Despite Anne’s success on stage and radio, recording companies had not shown any interest in putting her voice on record. She made a test recording of the Waltz Song from Merrie England in 1936, a recording which Webster managed to obtain from HMV. Eventually she did make a few solo recordings and sang in a Noel Coward medley with Joyce Grenfell and Graham Payn, but the bulk of her recordings were duets with Webster. My favourite solo recording of Anne’s is Raymond Loughborough’s A Song in the Night, which she sang on a Pathé film short in 1936.

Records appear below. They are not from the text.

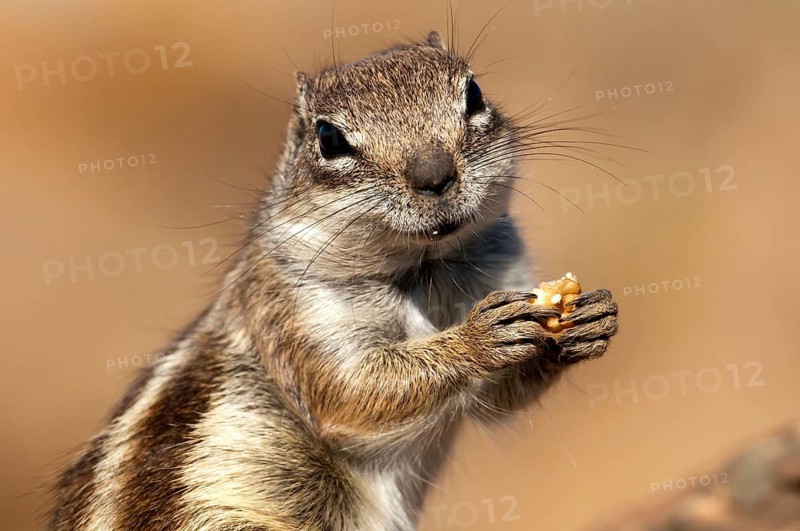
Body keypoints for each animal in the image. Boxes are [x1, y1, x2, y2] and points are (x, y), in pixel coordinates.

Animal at [49, 31, 618, 531]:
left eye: (474, 94)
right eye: (328, 138)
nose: (434, 175)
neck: (422, 269)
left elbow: (497, 400)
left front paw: (590, 320)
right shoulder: (295, 312)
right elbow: (349, 390)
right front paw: (475, 338)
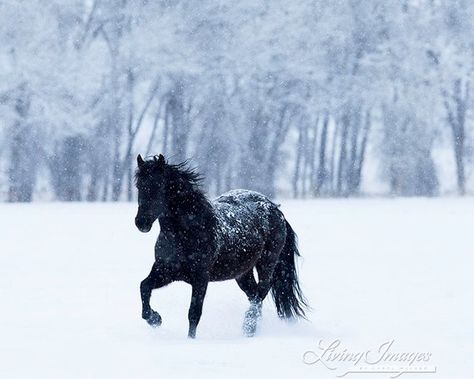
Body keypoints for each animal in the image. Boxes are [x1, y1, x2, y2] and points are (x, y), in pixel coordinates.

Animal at [135, 154, 310, 338]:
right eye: (139, 185)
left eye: (159, 185)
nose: (141, 223)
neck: (188, 232)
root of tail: (275, 209)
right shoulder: (165, 271)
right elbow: (144, 286)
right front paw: (155, 319)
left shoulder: (200, 278)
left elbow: (194, 313)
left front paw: (190, 339)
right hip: (242, 273)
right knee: (254, 294)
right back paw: (251, 329)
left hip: (267, 263)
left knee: (262, 291)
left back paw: (248, 327)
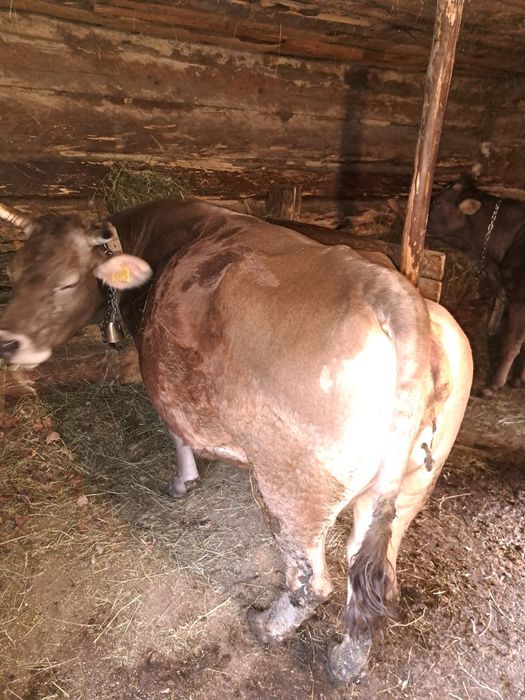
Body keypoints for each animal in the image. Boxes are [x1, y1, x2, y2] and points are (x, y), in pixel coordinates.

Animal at [0, 199, 472, 683]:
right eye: (13, 272)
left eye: (67, 281)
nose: (8, 341)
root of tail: (386, 286)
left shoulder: (163, 376)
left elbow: (177, 429)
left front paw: (182, 481)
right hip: (410, 485)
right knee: (374, 572)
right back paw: (347, 660)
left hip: (294, 489)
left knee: (312, 582)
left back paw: (267, 627)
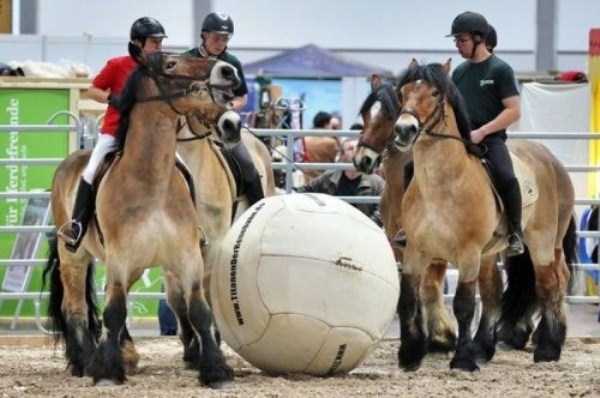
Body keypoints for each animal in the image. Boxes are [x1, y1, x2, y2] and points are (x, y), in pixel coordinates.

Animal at [41, 49, 241, 386]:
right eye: (171, 64)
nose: (228, 71)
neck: (152, 184)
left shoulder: (188, 256)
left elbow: (199, 309)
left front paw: (215, 369)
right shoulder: (120, 258)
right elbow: (114, 311)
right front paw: (107, 372)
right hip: (74, 257)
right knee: (75, 308)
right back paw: (85, 361)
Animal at [354, 59, 576, 374]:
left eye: (435, 93)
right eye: (403, 94)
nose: (405, 129)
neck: (442, 185)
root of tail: (551, 158)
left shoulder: (466, 252)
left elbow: (462, 303)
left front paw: (458, 355)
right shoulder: (414, 250)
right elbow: (409, 297)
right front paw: (411, 354)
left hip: (543, 242)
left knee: (550, 283)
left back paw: (547, 347)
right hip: (493, 252)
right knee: (495, 290)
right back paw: (486, 347)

      Their first duet recording in 1939, the year after their marriage, was If You Were the Only Girl in the World, with A Paradise for Two on the flip side. Before these recordings were made, Anne had sung with Webster in a number of broadcasts, and had been the anonymous soprano voice in a radio series called The Voice of Romance in 1937. In this series he too was anonymous, but by this time, most people would have recognised his distinctive voice. Their duet recordings were instantly popular and there was a great demand for them. By 1940 HMV issued a separate pamphlet about Anne and Webster’s duet recordings, which was included in the HMV catalogue of that year.